Stephen Murphy
- Born: 23 September 1969 (age 55)
- Sport country: Ireland
- Professional: 1989–1999
- Highest ranking: 50
- Best ranking finish: Last 32 (x9)

= Stephen Murphy (snooker player) =

Irish snooker player (born 1969)

Stephen Murphy (born 23 September 1969) is an Irish former professional snooker player. He was part of the Irish team that were runners-up at the 1996 World Cup of snooker.

==Biography==
Stephen Murphy was born on 23 September 1969. After he first moved to England to pursue a snooker career he lived with his compatriot and fellow-snooker player Eugene Hughes, who was described as his friend and mentor. They practised together at the Ilford Snooker Club.

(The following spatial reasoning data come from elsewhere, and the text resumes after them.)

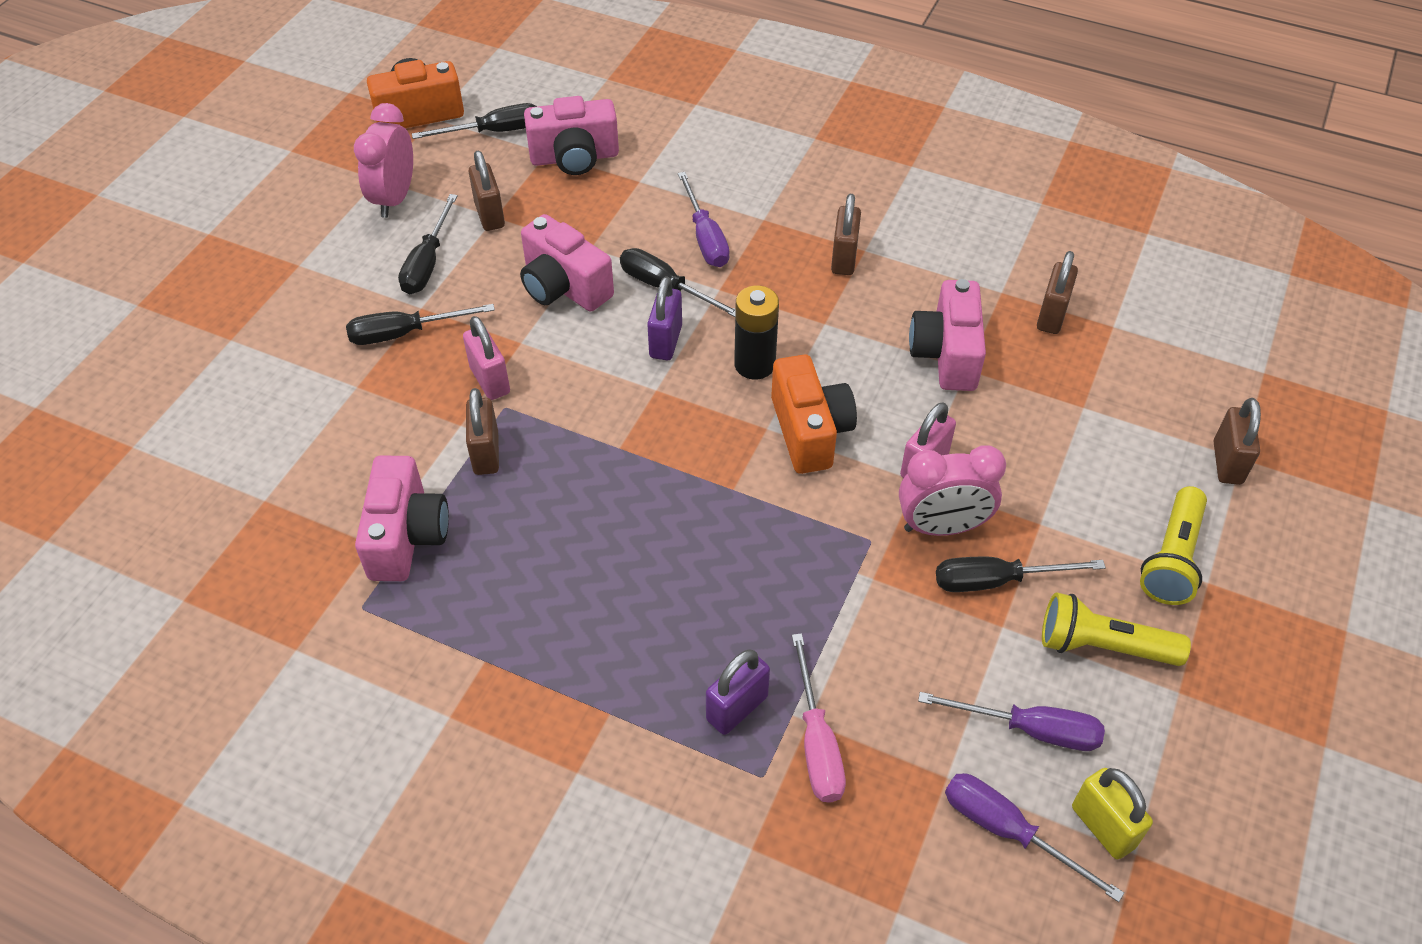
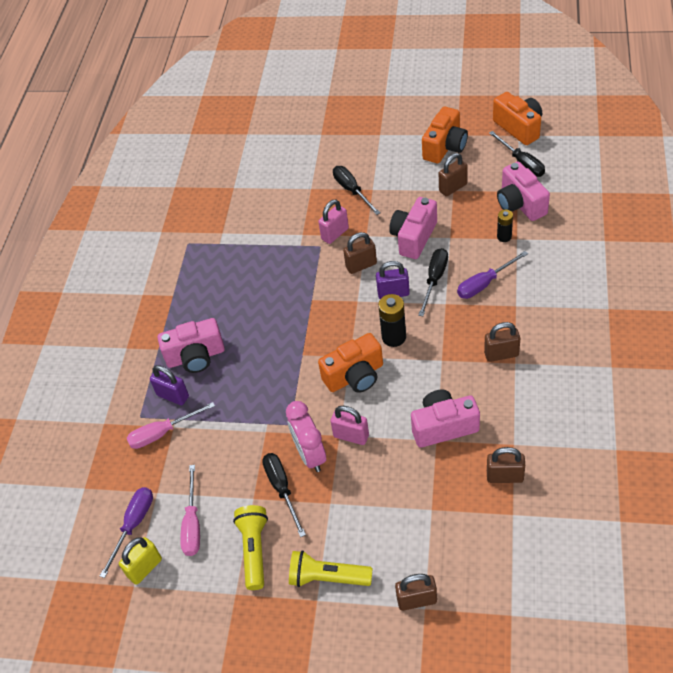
camera: 80 degrees right, 0 degrees up
(394, 198) = (445, 147): pink clock -> orange camera
(406, 536) = (230, 242): pink camera -> pink camera (196, 357)
(427, 262) = (405, 179): black screwdriver -> none
(486, 453) = (288, 250): brown padlock -> brown padlock (361, 265)
(627, 192) = (504, 237): none -> black battery
(1029, 729) = (192, 524): purple screwdriver -> pink screwdriver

He became a professional player having finished fourth in the pro-ticket series and defeating Derek Mienie 9–4 in the 1989 professional play-offs. He played on the professional circuit from 1989 to 1999, achieving a highest ranking of 50.

He defeated Dennis Taylor in a run to the last-32 of the 1990 Dubai Classic and defeated John Virgo on his way to the last-32 of the 1991 British Open, before his run was ended by James Wattana. He reached the last-32 of the 1992 World Snooker Championship, where he lost 3–10 to Stephen Hendry.

Murphy represented Ireland at the 1996 World Cup of snooker. Three-man teams with one sub from all over the globe took part at the Armari Watergate Hotel in Bangkok. The Irish team consisted of Murphy along with Ken Doherty, Fergal O'Brien and Michael Judge as sub. Ireland beat Canada to earn a semi-final with England. The England team was made up of Peter Ebdon, Nigel Bond and Ronnie O'Sullivan but lost 10–9. Ireland faced a Scotland team of Hendry, John Higgins and Alan McManus in the final and lost 10–7.

Despite returning to Dublin upon retirement, Murphy would visit to watch his friend Doherty play at future World Championships.